_TEXT EXCERPT_
((
# Introduction to Point Cloud

Point cloud represents an object or scene in 3D space defined by the coordinates X, Y, Z values for each point. It may contain additional attributes such as color information (RGB), intensity, etc. The data is either generated by depth sensors, or 3D LiDAR sensors. Point Cloud data can be seen as a geometric data defined by a set containing the points.

 In the following, we visualize and explore the most used public Point Cloud Datasets:

 (1) ModelNet Dataset: The ModelNet40/10 dataset contains objects (in CAD format) from 40 or 10 classes respectively. The dataset also contains the class labels, and is used for classification. In our use case, we use the 40 classes. The data comes with a <modelnet40>.zip file. 

 The ModelNet dataset can be downloaded using the link, https://modelnet.cs.princeton.edu/
 
 (2) S3DIS Dataset: The Stanford 3D Indoor Scene Dataset contains 6 large-scale indoor areas divided into 271 rooms. The dataset represents 13 object categories, and provides the point-wise label for semantic segmentation.

 The dataset can be downloaded using the link, http://buildingparser.stanford.edu/dataset.html

## ModelNet Dataset 
#### ***How to download the dataset and prepare it accordingly?***

To download the dataset and prepare it for the training, follow the given instruction. 

1. Go the the link to download the data
https://modelnet.cs.princeton.edu

2. Unzip the data and place the unzipped directory inside data directory.
(Note: the 'data' directory is already created for you. You do not need to create it again. You need to place the unzipped folder inside this directory only.)

Note: The data directory name should be checked. It is 'modelnet40_normal_resampled' by default. If it is changed, do check the DATA_PATH in the following block.

In [1]:
### required modules
import torch
from dataloaders.ModelNetDataLoader import ModelNetDataLoader

In [2]:
### parameters to be used in Point Cloud Classification with ModelNet in 1-Classification.ipynb
class Args:
    use_cpu =False
    gpu='0'
    batch_size = 24
    model='pointnet_cls'
    num_category = 40
    epoch=200
    learning_rate=0.001
    num_point=1024
    optimizer='Adam'
    log_dir = 'runs'
    decay_rate=1e-4
    use_normals=False
    process_data=False
    use_uniform_sample=False
args = Args()

In [3]:
### ModelNet40 Dataset (classification) load from the disk

data_path = '../data/modelnet40_normal_resampled/'

train_dataset = ModelNetDataLoader(root=data_path, args=args,  split='train', process_data=args.process_data)
trainDataLoader = torch.utils.data.DataLoader(train_dataset, batch_size=args.batch_size, shuffle=True, num_workers=10, drop_last=True)

test_dataset = ModelNetDataLoader(root=data_path, args=args,  split='test', process_data=args.process_data)
trainDataLoader = torch.utils.data.DataLoader(test_dataset, batch_size=args.batch_size, shuffle=True, num_workers=10, drop_last=True)

The size of train data is 9843
The size of test data is 2468


In [4]:
### Get data from the dataloader for one iteration 

dataloader_iterator = iter(trainDataLoader)
))
_DATA SUPPLIED_
((
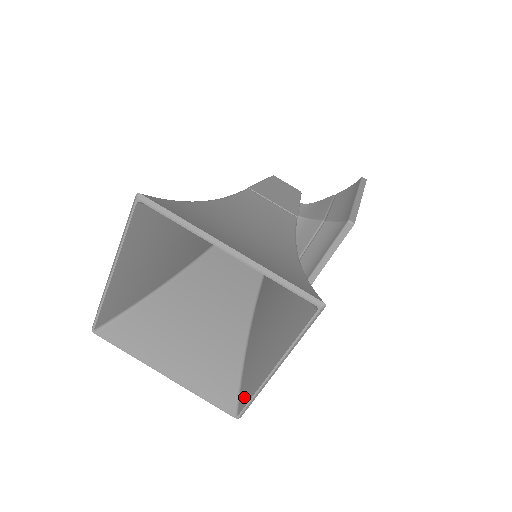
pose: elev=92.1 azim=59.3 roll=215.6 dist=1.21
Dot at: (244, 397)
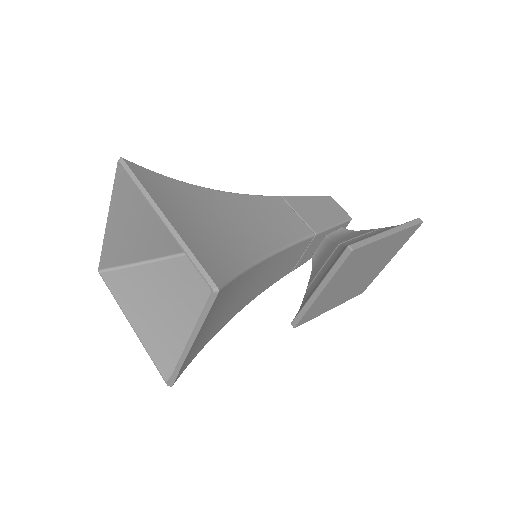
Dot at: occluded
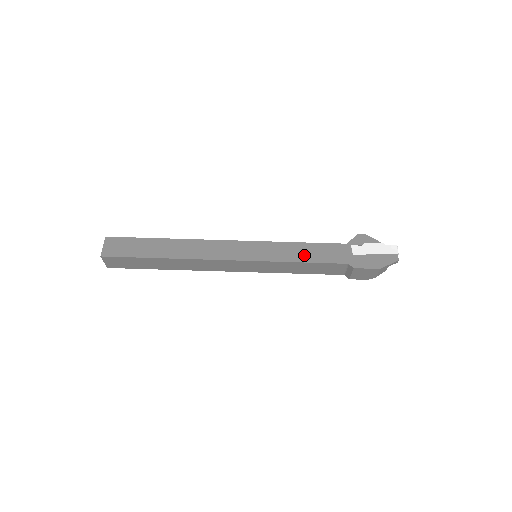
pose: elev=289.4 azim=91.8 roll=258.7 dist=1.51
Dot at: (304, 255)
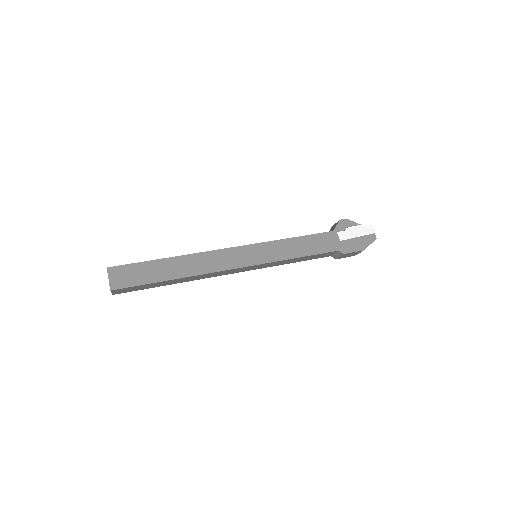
))
_SET EXERCISE A_
Return, word for word, the part of the point cloud introduction starting at "Point cloud represents" and ending at "containing the points.".
_SET EXERCISE B_
Answer these questions from the point cloud introduction, one per line:
(i) Into how many rooms are the S3DIS dataset's indoor areas divided?
(ii) What batch size is set in the Args class?
(iii) What is the data directory name by default?

_FINAL ANSWER A_
Point cloud represents an object or scene in 3D space defined by the coordinates X, Y, Z values for each point. It may contain additional attributes such as color information (RGB), intensity, etc. The data is either generated by depth sensors, or 3D LiDAR sensors. Point Cloud data can be seen as a geometric data defined by a set containing the points.

_FINAL ANSWER B_
(i) 271
(ii) 24
(iii) 'modelnet40_normal_resampled'